Dietary instructions, especially concerning calcium supplements, should be strictly observed, and uncontrolled intake of additional calcium-containing preparations avoided.
Concomitant treatment with a thiazide diuretic increases the risk of hypercalcaemia. Calcitriol dosage must be determined with care in patients undergoing treatment with digitalis, as hypercalcaemia in such patients may precipitate cardiac arrhythmias (see Precautions).
A relationship of functional antagonism exists between vitamin D analogues, which promote calcium absorption, and corticosteroids, which inhibit it.
Magnesium-containing drugs (e.g. antacids) may cause hypermagnesaemia and should therefore not be taken during therapy with calcitriol by patients on chronic renal dialysis.
Since calcitriol also has an effect on phosphate transport in the intestine, kidneys and bones, the dosage of phosphate-binding agents must be adjusted in accordance with the serum phosphate concentration (normal values: 2-5 mg/100 ml or 0.65-1.62 mmol/l).
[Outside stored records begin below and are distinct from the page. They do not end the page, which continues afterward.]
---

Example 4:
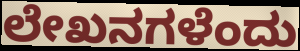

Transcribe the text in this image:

ಲೇಖನಗಳೆಂದು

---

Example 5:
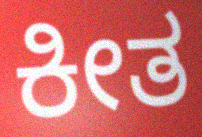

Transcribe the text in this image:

ಕೀತ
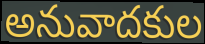
అనువాదకుల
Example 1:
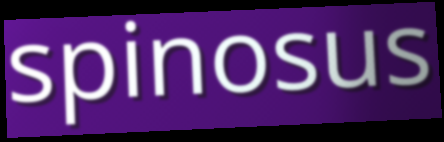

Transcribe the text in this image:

spinosus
Patients with vitamin D-resistant rickets (familial hypophosphataemia) should continue their oral phosphate therapy. However, possible stimulation of intestinal phosphate absorption by calcitriol should be taken into account since this effect may modify the requirement for phosphate supplements.
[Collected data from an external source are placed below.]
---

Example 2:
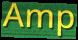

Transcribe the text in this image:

Amp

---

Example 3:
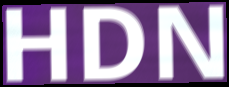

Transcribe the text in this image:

HDN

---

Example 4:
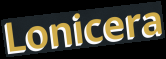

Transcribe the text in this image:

Lonicera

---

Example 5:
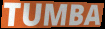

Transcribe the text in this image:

TUMBA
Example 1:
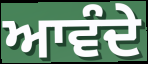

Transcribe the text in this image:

ਆਵੰਦੇ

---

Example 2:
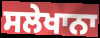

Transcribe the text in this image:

ਸਲੇਖਾਨਾ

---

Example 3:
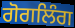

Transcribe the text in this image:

ਗੋਗਲਿੰਗ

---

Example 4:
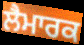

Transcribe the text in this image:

ਲੈਮਾਰਕ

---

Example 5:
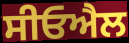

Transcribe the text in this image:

ਸੀਓਐਲ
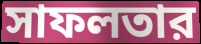
সাফলতার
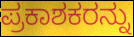
ಪ್ರಕಾಶಕರನ್ನು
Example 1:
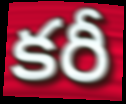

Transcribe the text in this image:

కరీ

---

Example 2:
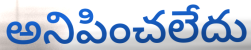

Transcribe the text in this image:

అనిపించలేదు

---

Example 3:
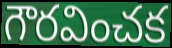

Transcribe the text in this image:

గౌరవించక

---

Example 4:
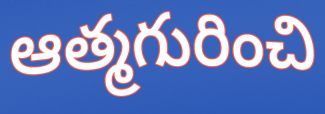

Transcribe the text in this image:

ఆత్మగురించి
Bile acid sequestrants including cholestyramine and sevelamer can reduce intestinal absorption of fat-soluble vitamins and therefore may impair intestinal absorption of calcitriol.
Incompatibillities: Not applicable.
Shelf-life: 24 months.
Special precautions for storage: Keep in tight containers, protect from light, store below 30°C.
A11CC04 - calcitriol ; Belongs to the class of vitamin D and analogues. Used as dietary supplements.